Je savais qu'il avait raison. Je me souvenais de cette nuit affreuse, quand sa voix s'était brisée. Quand il m'avait fait part de sa plus grande peur, vieillir. Quand j'avais compris qu'il était fragile. Bien plus fragile que ce que j'imaginais. Je m'étais détournée. Ses révélations me dérangeaient. Cela m'avait mise mal à l'aise. Il s'en était rendu compte. Mais il n'avait pas osé me dire à quel point ma réaction lui avait fait mal.

Je restai assise près de lui sans rien dire, en lui tenant la main. L'ironie de la situation me frappa.

Un mari déprimé. Un mariage en déroute. Un bébé à venir.

« Et si on sortait manger un bout au Select ou à la Rotonde ? dis-je doucement. On pourra discuter. »

Il se souleva du canapé.

« Une autre fois, peut-être. Je suis crevé. »

Je m'aperçus qu'il s'était souvent plaint d'être fatigué ces derniers mois. Trop fatigué pour aller au cinéma, pour aller courir au Luxembourg, trop fatigué pour emmener Zoë à Versailles le dimanche après-midi. Trop fatigué pour faire l'amour. Faire l'amour… C'était quand la dernière fois ? Certainement depuis des semaines.

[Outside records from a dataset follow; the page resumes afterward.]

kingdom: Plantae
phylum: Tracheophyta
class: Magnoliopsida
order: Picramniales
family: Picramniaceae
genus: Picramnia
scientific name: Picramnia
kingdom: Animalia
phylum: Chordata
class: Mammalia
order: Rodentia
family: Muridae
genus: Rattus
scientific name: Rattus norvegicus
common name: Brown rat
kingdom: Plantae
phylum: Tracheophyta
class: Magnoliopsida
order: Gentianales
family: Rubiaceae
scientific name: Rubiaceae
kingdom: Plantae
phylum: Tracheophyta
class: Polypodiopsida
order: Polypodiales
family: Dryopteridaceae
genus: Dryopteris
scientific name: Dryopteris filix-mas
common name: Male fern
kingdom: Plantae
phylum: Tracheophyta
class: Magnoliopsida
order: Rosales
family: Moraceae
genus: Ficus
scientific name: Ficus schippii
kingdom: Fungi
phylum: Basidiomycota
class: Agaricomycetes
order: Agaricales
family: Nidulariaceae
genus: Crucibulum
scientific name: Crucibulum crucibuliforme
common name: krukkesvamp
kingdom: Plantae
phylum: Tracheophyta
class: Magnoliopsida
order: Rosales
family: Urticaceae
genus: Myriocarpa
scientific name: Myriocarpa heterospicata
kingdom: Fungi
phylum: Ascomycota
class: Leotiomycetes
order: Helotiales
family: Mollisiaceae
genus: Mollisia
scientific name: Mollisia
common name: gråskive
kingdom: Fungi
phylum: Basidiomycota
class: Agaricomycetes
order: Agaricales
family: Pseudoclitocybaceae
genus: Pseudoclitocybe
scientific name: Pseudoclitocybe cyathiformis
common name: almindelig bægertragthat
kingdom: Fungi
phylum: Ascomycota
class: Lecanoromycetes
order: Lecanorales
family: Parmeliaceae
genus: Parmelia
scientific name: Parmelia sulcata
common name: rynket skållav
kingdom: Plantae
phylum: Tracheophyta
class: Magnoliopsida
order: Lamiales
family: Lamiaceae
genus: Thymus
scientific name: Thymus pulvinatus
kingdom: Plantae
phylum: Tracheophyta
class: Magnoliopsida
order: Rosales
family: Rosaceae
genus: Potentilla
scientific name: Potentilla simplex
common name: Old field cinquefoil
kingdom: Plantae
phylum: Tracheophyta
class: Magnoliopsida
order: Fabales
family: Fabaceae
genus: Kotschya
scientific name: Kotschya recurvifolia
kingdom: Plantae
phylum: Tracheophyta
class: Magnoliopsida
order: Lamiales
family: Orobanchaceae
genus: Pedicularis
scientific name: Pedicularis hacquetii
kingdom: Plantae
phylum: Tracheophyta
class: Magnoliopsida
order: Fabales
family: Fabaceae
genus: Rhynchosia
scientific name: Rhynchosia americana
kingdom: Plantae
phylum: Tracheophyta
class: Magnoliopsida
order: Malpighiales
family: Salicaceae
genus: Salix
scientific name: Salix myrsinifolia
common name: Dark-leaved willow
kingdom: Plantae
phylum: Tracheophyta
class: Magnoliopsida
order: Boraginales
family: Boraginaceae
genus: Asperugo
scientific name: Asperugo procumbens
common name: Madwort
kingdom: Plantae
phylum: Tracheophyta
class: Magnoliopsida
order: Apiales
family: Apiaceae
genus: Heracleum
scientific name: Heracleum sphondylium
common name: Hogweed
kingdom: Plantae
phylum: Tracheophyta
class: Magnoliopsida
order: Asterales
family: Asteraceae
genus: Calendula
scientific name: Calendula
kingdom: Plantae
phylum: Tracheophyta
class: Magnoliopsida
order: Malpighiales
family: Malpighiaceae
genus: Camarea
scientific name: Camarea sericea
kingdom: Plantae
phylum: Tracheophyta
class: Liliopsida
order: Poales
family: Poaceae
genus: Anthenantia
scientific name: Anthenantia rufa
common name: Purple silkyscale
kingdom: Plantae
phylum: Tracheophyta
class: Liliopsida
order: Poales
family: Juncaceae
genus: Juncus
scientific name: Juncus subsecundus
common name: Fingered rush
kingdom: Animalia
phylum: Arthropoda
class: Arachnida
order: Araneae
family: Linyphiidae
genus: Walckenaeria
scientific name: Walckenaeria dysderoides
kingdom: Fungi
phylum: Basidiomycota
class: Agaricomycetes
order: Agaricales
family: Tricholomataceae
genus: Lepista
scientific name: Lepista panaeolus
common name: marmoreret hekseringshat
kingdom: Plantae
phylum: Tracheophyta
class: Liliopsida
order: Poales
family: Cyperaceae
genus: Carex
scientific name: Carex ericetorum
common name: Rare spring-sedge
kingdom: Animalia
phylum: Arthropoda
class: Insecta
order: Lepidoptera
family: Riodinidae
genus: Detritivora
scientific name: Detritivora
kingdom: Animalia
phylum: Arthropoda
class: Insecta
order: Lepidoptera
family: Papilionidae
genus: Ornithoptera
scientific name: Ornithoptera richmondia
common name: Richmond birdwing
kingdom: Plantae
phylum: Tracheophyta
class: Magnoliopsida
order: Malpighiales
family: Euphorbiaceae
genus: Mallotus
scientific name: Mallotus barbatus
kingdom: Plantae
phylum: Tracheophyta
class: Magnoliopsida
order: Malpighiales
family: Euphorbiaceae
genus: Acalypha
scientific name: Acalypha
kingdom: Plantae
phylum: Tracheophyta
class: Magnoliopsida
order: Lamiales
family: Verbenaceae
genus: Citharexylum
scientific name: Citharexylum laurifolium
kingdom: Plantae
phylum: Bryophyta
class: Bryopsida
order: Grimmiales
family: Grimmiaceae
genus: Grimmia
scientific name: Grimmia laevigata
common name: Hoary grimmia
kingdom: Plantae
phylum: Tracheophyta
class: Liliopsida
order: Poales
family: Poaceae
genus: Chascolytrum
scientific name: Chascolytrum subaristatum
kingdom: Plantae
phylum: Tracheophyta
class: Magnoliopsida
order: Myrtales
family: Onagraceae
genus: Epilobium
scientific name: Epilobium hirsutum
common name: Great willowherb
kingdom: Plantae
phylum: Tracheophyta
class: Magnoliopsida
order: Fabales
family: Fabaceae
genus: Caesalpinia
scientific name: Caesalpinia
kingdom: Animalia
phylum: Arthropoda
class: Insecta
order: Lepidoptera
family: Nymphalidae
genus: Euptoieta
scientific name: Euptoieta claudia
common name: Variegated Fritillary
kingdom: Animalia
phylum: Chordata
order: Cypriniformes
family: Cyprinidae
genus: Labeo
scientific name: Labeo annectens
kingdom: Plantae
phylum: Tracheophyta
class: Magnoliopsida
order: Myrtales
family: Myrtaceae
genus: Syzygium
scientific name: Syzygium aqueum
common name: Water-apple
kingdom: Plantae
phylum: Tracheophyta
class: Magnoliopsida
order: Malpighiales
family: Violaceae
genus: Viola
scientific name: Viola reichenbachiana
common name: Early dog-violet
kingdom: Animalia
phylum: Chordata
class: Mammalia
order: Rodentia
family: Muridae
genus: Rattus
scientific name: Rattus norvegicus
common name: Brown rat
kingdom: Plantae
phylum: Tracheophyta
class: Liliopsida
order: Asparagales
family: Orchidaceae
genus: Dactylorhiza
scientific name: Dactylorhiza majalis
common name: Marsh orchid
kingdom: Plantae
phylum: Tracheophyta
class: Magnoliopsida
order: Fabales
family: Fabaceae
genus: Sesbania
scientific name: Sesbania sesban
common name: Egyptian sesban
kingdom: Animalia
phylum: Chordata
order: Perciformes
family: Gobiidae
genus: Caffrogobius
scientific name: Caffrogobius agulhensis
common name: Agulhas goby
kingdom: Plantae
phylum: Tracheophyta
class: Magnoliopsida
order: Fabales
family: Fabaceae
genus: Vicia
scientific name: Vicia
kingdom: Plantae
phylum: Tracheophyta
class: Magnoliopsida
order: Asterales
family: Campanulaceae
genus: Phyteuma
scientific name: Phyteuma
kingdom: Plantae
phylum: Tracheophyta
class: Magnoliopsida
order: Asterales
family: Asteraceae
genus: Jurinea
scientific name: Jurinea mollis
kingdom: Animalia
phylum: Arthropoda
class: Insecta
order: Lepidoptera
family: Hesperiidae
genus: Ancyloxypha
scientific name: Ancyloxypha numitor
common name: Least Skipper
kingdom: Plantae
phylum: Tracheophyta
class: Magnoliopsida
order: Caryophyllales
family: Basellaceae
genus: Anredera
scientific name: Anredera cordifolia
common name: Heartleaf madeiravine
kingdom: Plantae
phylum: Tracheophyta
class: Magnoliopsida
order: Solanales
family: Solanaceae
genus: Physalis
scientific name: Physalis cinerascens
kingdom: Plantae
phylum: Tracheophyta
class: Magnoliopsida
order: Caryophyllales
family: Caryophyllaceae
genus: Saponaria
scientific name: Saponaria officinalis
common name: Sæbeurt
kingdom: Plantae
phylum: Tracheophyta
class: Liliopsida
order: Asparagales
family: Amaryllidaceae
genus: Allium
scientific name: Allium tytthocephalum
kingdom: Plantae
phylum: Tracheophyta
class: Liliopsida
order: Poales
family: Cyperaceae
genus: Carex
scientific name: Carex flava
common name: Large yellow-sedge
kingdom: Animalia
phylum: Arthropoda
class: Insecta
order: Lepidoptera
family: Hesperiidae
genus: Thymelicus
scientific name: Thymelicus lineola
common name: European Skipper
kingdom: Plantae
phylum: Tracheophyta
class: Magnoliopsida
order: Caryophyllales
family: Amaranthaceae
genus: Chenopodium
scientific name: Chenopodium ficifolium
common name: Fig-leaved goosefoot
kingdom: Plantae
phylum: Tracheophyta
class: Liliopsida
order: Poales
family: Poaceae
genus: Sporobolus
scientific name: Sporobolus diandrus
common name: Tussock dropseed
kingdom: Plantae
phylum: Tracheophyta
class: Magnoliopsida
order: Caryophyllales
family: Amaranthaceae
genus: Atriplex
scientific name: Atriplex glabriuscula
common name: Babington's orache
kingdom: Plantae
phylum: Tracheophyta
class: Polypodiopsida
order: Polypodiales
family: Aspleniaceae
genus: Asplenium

Je le regardai traverser la pièce d'un pas lourd. Il avait grossi. Ça non plus, je ne l'avais pas remarqué. Bertrand faisait si attention à son apparence. Tu étais tout entière dans ton boulot, avec tes amis, ta fille et tu n'as même pas remarqué ce que je traversais. Tu ne m'écoutes pas, Julia. Un sentiment de honte m'envahit brutalement. Étais-je, à ce point, incapable de faire face à la vérité ? Bertrand n'avait plus fait partie de ma vie ces dernières semaines, même si nous partagions le même lit et vivions sous le même toit. Je ne lui avais rien dit de Sarah Starzynski. Ni de ce qui avait changé entre Édouard et moi. N'avais-je pas écarté Bertrand de tout ce qui était important pour moi ? Je l'avais exclu de ma vie, et je portais son enfant. Quelle ironie !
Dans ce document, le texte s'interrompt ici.